The city has been exploring the idea with developers for more than a year as a way of saving money on long-term street repair. Asphalt surfaces on the curved bulb end of cul-de-sacs are more expensive to maintain because repeated trips by heavy trucks such as trash haulers can push the asphalt into an uneven surface, say city officials. The city also gets more complaints from homeowners when the asphalt cul-de-sacs are chip/sealed, they said.
But the home builders group has resisted the idea because it will add significant cost to building the street and that cost is borne by developers. The group has warned that using concrete instead of asphalt could add $4,000 to the cost of every new cul-de-sac home and that extra cost could lead developers to drop the popular street endings in Overland Park.
That figure differed from the city’s projected $1,000 per home, and those differing numbers were one reason the committee decided to delay a recommendation.
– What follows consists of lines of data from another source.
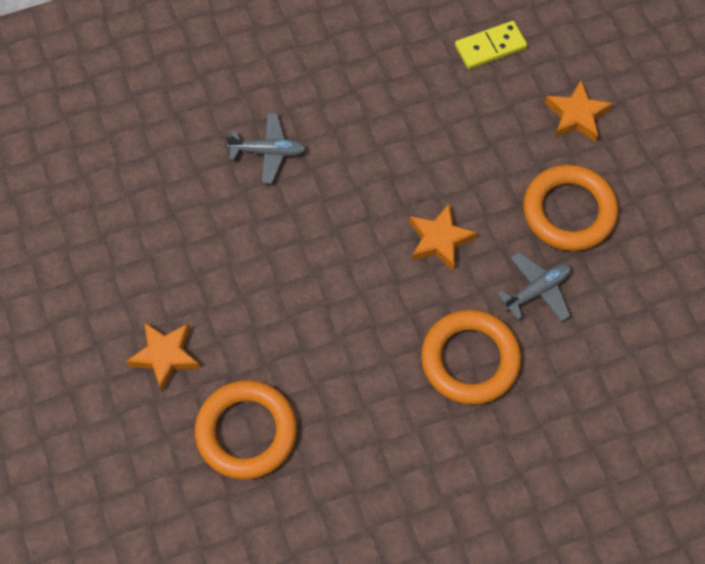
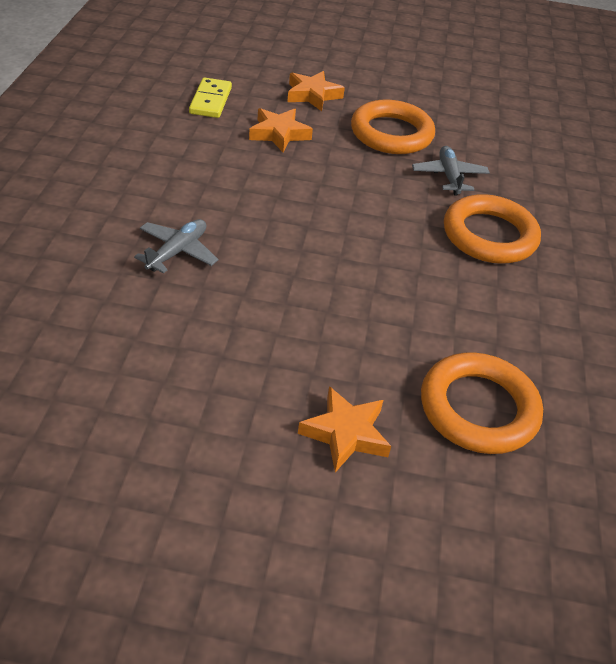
camera: 65 degrees left, 20 degrees down
orange star [409,204,477,271] -> orange star moved to [249,108,313,153]

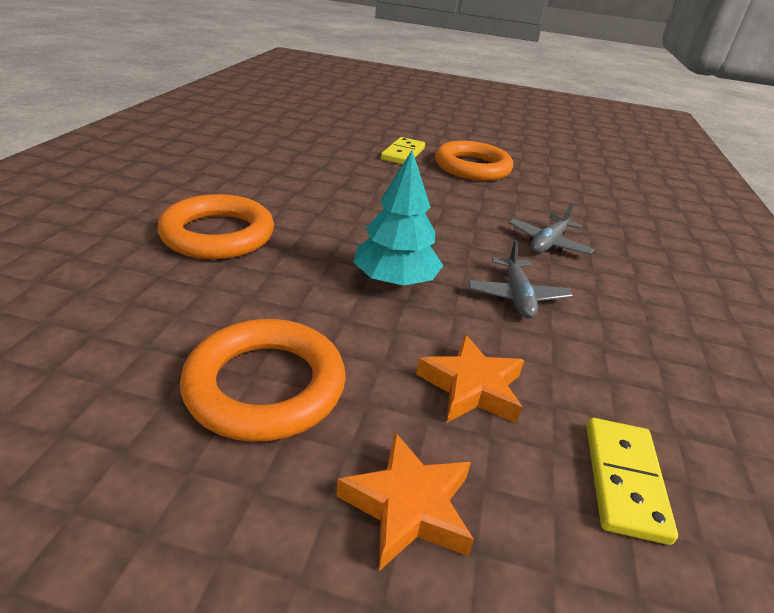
camera: 175 degrees left, 10 degrees down
orange star [298,386,391,472] -> yellow domino [381,137,425,165]
grey plane [412,146,490,196] -> grey plane moved to [468,240,573,319]
orange ring [421,352,543,454] -> orange ring moved to [435,140,513,181]
none -> turquoise tree [353,150,443,286]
Committee member Faris Farassati warned the association to come back with verifiable facts.
“I for sure understand the value of continued conversation,” he said, “but at least if you are taking us to a continued conversation with our staff and taking their time…come with some concrete studies. Don’t come with feelings.”
Farassati was referring to an opinion survey commissioned by the association that rankled several members of the committee.
Joshua Clark, executive vice president of the Home Builders, quoted survey results saying Overland Park residents soundly reject the idea of concrete-paved cul-de-sacs. But some members of the committee said it gave respondents inaccurate information and then pushed their calls through to council members’ phone numbers.
Council member Paul Lyons said the questions on the survey were “loaded” and others said their callers were being fed misinformation by the survey takers. Farassati noted that the fact that the home builders group helped write the questions, which made the survey untrustworthy from a scientific point of view.
Clark maintained the questions were not misleading. “I stand by the survey 100 percent,” he said.
But committee members said they would put aside their anger over the survey tactics and consider other arguments from the builders. Harold Phelps, president of the association, said the city should be especially careful because what Overland Park does is likely to be copied by other cities.
“It’s in our best interest to keep the standards high. But incrementally we have to be careful we kill the golden goose. Twenty-five percent of the cost of a home is regulations,” Phelps said.
City staff has supported using concrete on the cul-de-sac bulbs because the asphalt surface there degrades 40 percent faster than it does on straight streets. In 2015-16, cul-de-sacs accounted for 10 percent of residential street maintenance program but generated about half of customer complaints to the city when they were chip/sealed, said Burt Morey, city engineer.
“We’re not trying to get rid of cul-de-sacs. We know they’re desirable. We’re just trying to get rid of a long-term maintenance issue,” Morey said.